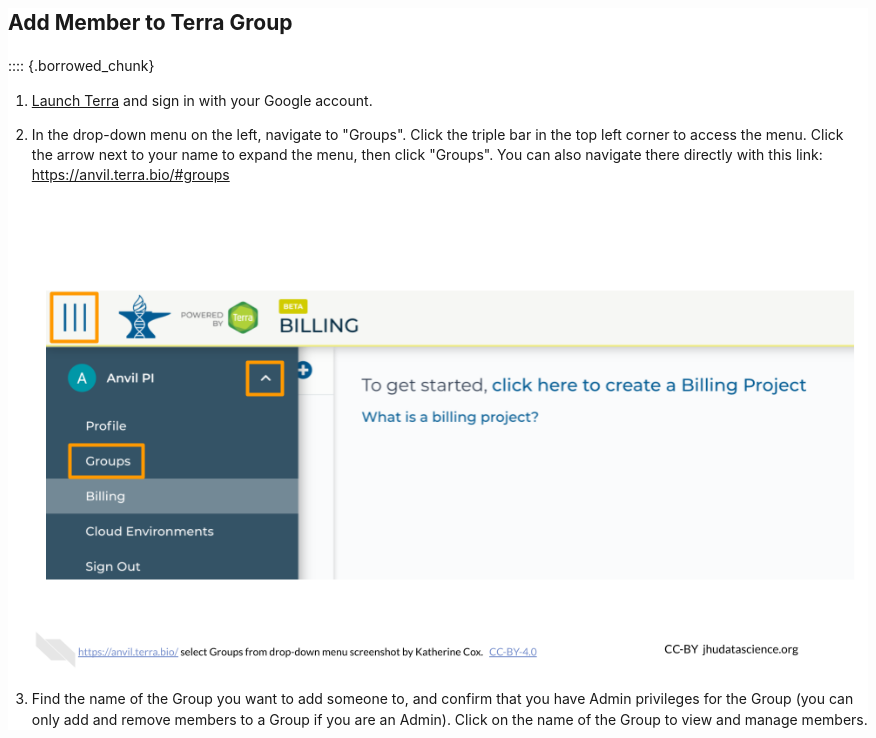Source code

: ## Add Member to Terra Group

:::: {.borrowed_chunk}

1. [Launch Terra](https://anvil.terra.bio/#workspaces) and sign in with your Google account.

1. In the drop-down menu on the left, navigate to "Groups". Click the triple bar in the top left corner to access the menu. Click the arrow next to your name to expand the menu, then click "Groups".  You can also navigate there directly with this link: https://anvil.terra.bio/#groups

    <img src="10-user_management_modules_files/figure-html//1Odb2ZZrdxyzFtw-9kBck7j8XbNVriI84xm-fPN1fpIM_g116f8d759be_0_2.png" title="Screenshot of the Terra drop-down menu.  Three items are highlighted: 1) the &quot;hamburger&quot; button for extending the drop-down menu, 2) the arrow next to your username, for extending the drop-down submenu, and 3) the submenu item &quot;Groups&quot;." alt="Screenshot of the Terra drop-down menu.  Three items are highlighted: 1) the &quot;hamburger&quot; button for extending the drop-down menu, 2) the arrow next to your username, for extending the drop-down submenu, and 3) the submenu item &quot;Groups&quot;." width="100%" />

1. Find the name of the Group you want to add someone to, and confirm that you have Admin privileges for the Group (you can only add and remove members to a Group if you are an Admin).  Click on the name of the Group to view and manage members.
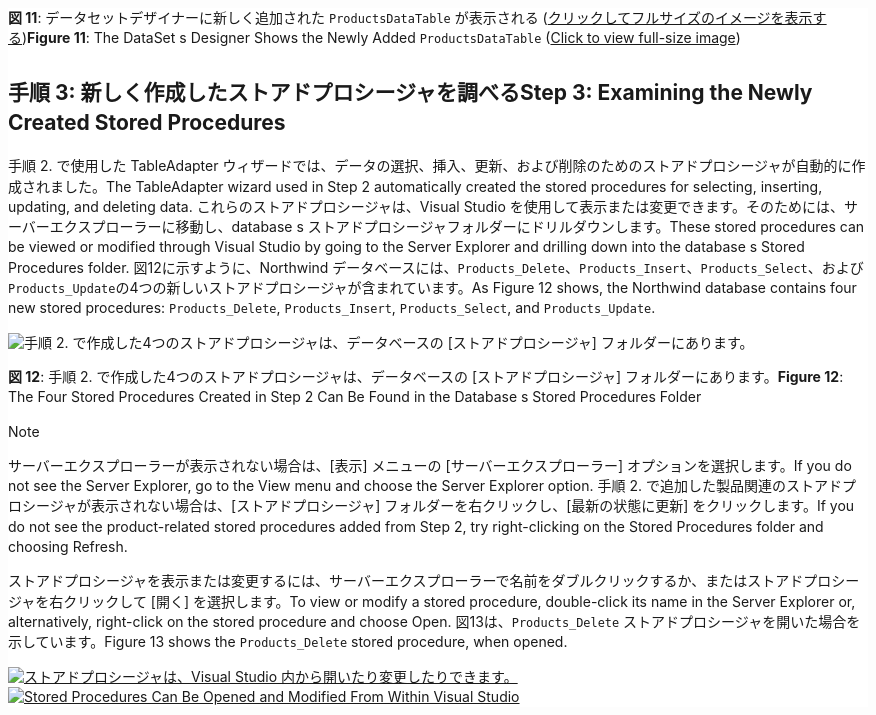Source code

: <span data-ttu-id="45f5c-217">**図 11**: データセットデザイナーに新しく追加された `ProductsDataTable` が表示される ([クリックしてフルサイズのイメージを表示する](creating-new-stored-procedures-for-the-typed-dataset-s-tableadapters-cs/_static/image25.png))</span><span class="sxs-lookup"><span data-stu-id="45f5c-217">**Figure 11**: The DataSet s Designer Shows the Newly Added `ProductsDataTable` ([Click to view full-size image](creating-new-stored-procedures-for-the-typed-dataset-s-tableadapters-cs/_static/image25.png))</span></span>

## <a name="step-3-examining-the-newly-created-stored-procedures"></a><span data-ttu-id="45f5c-218">手順 3: 新しく作成したストアドプロシージャを調べる</span><span class="sxs-lookup"><span data-stu-id="45f5c-218">Step 3: Examining the Newly Created Stored Procedures</span></span>

<span data-ttu-id="45f5c-219">手順 2. で使用した TableAdapter ウィザードでは、データの選択、挿入、更新、および削除のためのストアドプロシージャが自動的に作成されました。</span><span class="sxs-lookup"><span data-stu-id="45f5c-219">The TableAdapter wizard used in Step 2 automatically created the stored procedures for selecting, inserting, updating, and deleting data.</span></span> <span data-ttu-id="45f5c-220">これらのストアドプロシージャは、Visual Studio を使用して表示または変更できます。そのためには、サーバーエクスプローラーに移動し、database s ストアドプロシージャフォルダーにドリルダウンします。</span><span class="sxs-lookup"><span data-stu-id="45f5c-220">These stored procedures can be viewed or modified through Visual Studio by going to the Server Explorer and drilling down into the database s Stored Procedures folder.</span></span> <span data-ttu-id="45f5c-221">図12に示すように、Northwind データベースには、`Products_Delete`、`Products_Insert`、`Products_Select`、および `Products_Update`の4つの新しいストアドプロシージャが含まれています。</span><span class="sxs-lookup"><span data-stu-id="45f5c-221">As Figure 12 shows, the Northwind database contains four new stored procedures: `Products_Delete`, `Products_Insert`, `Products_Select`, and `Products_Update`.</span></span>

![手順 2. で作成した4つのストアドプロシージャは、データベースの [ストアドプロシージャ] フォルダーにあります。](creating-new-stored-procedures-for-the-typed-dataset-s-tableadapters-cs/_static/image26.png)

<span data-ttu-id="45f5c-223">**図 12**: 手順 2. で作成した4つのストアドプロシージャは、データベースの [ストアドプロシージャ] フォルダーにあります。</span><span class="sxs-lookup"><span data-stu-id="45f5c-223">**Figure 12**: The Four Stored Procedures Created in Step 2 Can Be Found in the Database s Stored Procedures Folder</span></span>

> [!NOTE]
> <span data-ttu-id="45f5c-224">サーバーエクスプローラーが表示されない場合は、[表示] メニューの [サーバーエクスプローラー] オプションを選択します。</span><span class="sxs-lookup"><span data-stu-id="45f5c-224">If you do not see the Server Explorer, go to the View menu and choose the Server Explorer option.</span></span> <span data-ttu-id="45f5c-225">手順 2. で追加した製品関連のストアドプロシージャが表示されない場合は、[ストアドプロシージャ] フォルダーを右クリックし、[最新の状態に更新] をクリックします。</span><span class="sxs-lookup"><span data-stu-id="45f5c-225">If you do not see the product-related stored procedures added from Step 2, try right-clicking on the Stored Procedures folder and choosing Refresh.</span></span>

<span data-ttu-id="45f5c-226">ストアドプロシージャを表示または変更するには、サーバーエクスプローラーで名前をダブルクリックするか、またはストアドプロシージャを右クリックして [開く] を選択します。</span><span class="sxs-lookup"><span data-stu-id="45f5c-226">To view or modify a stored procedure, double-click its name in the Server Explorer or, alternatively, right-click on the stored procedure and choose Open.</span></span> <span data-ttu-id="45f5c-227">図13は、`Products_Delete` ストアドプロシージャを開いた場合を示しています。</span><span class="sxs-lookup"><span data-stu-id="45f5c-227">Figure 13 shows the `Products_Delete` stored procedure, when opened.</span></span>

<span data-ttu-id="45f5c-228">[![ストアドプロシージャは、Visual Studio 内から開いたり変更したりできます。](creating-new-stored-procedures-for-the-typed-dataset-s-tableadapters-cs/_static/image28.png)](creating-new-stored-procedures-for-the-typed-dataset-s-tableadapters-cs/_static/image27.png)</span><span class="sxs-lookup"><span data-stu-id="45f5c-228">[![Stored Procedures Can Be Opened and Modified From Within Visual Studio](creating-new-stored-procedures-for-the-typed-dataset-s-tableadapters-cs/_static/image28.png)](creating-new-stored-procedures-for-the-typed-dataset-s-tableadapters-cs/_static/image27.png)</span></span>
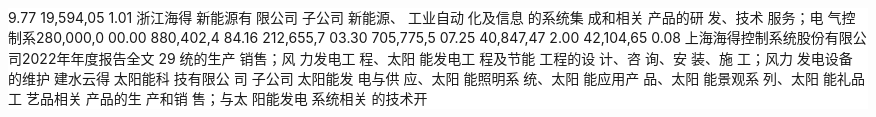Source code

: 9.77
19,594,05
1.01
浙江海得
新能源有
限公司
子公司
新能源、
工业自动
化及信息
的系统集
成和相关
产品的研
发、技术
服务；电
气控制系280,000,0
00.00
880,402,4
84.16
212,655,7
03.30
705,775,5
07.25
40,847,47
2.00
42,104,65
0.08
上海海得控制系统股份有限公司2022年年度报告全文
29
统的生产
销售；风
力发电工
程、太阳
能发电工
程及节能
工程的设
计、咨
询、安
装、施
工；风力
发电设备
的维护
建水云得
太阳能科
技有限公
司
子公司
太阳能发
电与供
应、太阳
能照明系
统、太阳
能应用产
品、太阳
能景观系
列、太阳
能礼品工
艺品相关
产品的生
产和销
售；与太
阳能发电
系统相关
的技术开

--- What the task requires ---
Find and copy each line of the material that holds the word "https".

--- Exercise solution ---
1. [Launch Terra](https://anvil.terra.bio/#workspaces) and sign in with your Google account.
1. In the drop-down menu on the left, navigate to "Groups". Click the triple bar in the top left corner to access the menu. Click the arrow next to your name to expand the menu, then click "Groups".  You can also navigate there directly with this link: https://anvil.terra.bio/#groups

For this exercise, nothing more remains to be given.